Figure 4. 2D Scattered Graph between ‘DBP ‘ and ‘AGE ‘ properties of ‘Diabetes ‘ dataset

There is a variable distance between ‘DBP ‘ and ‘AGE ‘ properties of the dataset. It remains variable throughout this graph.

Figure 5. 2D Scattered Graph between ‘TSFT ‘ and ‘BMI ‘ properties of ‘Diabetes ‘ dataset

The graph shows about changeless distance between ‘TSFT ‘ and ‘BMI ‘ properties of the dataset. It remains changeless throughout the graph.

Figure 6. 2D Scattered Graph between ‘PGC ‘ and ‘2HIS ‘ properties of ‘Diabetes ‘ dataset

There is a variable distance between ‘PGC ‘ and ‘2HIS ‘ properties of the dataset. But in the center of this graph there is some changeless distance between these properties.

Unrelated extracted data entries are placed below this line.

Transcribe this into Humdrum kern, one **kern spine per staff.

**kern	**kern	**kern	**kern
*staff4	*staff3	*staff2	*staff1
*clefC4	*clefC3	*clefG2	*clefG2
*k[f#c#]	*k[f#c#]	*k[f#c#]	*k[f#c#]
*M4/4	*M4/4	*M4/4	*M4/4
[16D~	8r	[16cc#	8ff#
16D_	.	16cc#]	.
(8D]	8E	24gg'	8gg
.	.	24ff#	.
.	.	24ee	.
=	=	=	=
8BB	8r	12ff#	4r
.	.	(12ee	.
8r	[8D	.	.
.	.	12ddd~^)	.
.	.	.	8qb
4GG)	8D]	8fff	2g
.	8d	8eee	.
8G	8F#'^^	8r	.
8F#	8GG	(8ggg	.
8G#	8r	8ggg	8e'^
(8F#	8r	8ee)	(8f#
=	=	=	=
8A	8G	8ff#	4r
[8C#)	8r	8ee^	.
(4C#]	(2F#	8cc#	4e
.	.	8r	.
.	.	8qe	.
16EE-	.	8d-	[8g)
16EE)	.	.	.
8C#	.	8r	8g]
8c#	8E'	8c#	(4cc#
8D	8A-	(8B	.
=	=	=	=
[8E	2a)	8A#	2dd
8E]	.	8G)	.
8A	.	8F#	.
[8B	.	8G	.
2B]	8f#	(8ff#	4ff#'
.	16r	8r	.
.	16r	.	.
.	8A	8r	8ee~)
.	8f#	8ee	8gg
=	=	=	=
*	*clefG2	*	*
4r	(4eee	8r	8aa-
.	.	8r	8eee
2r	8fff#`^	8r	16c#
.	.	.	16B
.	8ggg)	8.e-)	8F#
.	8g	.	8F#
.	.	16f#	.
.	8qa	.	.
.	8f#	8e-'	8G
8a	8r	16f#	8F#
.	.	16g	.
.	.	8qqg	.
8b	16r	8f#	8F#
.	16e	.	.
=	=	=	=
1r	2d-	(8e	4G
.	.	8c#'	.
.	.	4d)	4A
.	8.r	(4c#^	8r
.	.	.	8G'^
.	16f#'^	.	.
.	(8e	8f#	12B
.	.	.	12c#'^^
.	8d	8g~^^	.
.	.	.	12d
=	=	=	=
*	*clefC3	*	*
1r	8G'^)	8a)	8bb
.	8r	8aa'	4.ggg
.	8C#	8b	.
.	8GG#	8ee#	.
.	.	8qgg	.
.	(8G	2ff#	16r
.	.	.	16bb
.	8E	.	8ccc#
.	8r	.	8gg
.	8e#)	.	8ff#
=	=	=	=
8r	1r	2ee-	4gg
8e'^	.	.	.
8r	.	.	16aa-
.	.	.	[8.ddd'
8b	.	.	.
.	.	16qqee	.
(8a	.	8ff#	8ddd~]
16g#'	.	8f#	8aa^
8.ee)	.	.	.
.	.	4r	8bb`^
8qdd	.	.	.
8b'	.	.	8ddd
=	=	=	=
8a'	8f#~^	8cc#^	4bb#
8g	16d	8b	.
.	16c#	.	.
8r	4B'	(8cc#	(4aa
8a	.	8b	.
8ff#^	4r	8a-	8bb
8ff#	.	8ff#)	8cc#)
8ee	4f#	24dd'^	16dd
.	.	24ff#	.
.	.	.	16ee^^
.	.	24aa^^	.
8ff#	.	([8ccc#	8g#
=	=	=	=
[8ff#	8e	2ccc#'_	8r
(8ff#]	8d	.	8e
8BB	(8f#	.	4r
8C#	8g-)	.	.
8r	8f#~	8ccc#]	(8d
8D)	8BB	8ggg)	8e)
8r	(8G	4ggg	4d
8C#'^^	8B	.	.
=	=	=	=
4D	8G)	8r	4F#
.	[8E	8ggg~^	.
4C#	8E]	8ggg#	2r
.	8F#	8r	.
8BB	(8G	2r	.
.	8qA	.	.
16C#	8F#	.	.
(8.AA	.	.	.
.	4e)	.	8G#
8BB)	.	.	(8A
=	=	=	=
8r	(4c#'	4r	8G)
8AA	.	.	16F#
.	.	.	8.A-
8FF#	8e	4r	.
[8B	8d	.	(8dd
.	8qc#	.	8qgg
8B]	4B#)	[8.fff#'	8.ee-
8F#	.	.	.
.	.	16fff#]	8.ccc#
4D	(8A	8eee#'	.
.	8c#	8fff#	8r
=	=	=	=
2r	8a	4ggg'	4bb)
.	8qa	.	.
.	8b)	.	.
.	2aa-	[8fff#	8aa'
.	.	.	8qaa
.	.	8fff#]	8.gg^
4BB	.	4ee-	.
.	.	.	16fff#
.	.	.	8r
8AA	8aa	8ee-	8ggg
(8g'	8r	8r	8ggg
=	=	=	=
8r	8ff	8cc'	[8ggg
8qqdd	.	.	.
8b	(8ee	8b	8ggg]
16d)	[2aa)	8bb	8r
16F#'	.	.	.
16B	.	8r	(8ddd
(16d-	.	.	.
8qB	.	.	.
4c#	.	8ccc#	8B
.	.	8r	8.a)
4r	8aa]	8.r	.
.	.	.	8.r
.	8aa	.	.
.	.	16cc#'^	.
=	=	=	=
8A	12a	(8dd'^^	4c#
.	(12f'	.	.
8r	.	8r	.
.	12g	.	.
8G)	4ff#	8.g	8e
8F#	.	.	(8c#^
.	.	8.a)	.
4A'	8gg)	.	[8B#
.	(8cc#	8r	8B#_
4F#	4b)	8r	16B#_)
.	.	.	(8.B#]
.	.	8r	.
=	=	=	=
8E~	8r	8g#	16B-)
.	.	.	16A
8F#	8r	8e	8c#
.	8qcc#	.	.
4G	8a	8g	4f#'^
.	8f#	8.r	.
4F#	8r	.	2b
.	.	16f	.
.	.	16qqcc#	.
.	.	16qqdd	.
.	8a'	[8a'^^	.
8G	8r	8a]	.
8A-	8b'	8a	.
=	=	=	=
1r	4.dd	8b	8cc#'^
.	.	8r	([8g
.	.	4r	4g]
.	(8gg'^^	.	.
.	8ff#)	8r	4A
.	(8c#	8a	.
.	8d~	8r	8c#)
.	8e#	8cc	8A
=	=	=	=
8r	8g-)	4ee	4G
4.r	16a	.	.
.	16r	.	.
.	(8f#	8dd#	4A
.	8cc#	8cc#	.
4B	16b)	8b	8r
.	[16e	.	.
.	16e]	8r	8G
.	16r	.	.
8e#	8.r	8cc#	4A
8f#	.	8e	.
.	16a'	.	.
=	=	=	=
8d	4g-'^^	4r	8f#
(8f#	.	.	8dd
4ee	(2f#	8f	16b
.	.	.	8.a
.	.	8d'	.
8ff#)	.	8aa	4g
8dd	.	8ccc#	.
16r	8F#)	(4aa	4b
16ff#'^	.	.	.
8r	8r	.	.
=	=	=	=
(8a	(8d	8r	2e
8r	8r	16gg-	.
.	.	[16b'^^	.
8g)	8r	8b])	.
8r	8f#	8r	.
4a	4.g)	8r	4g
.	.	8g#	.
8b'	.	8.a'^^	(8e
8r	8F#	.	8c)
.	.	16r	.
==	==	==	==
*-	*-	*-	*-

The construction of this graph is similar to the graph of figure 5.

5. Decision

It is non simple for all the users that they can construe and pull out the needed consequences from these bunchs, until some other informations excavation algorithms or other tools are non used. In this research paper we have tried to turn to the issue by incorporating the K-means constellating algorithm with the Decision tree ( ID3 ) algorithm. The pick of the ID3 is due to the determination regulations in the signifier of if-then-else as an end product, which are easy to understand and assist to take the determination. It is a intercrossed combination of ‘supervised and unsupervised machine larning ‘ , utilizing intelligent agent, called a LIAgent. The LIAgent is helpful in the categorization and anticipation of the given dataset. Furthermore, 2D scattered graphs of the bunchs are drawn for the visual image.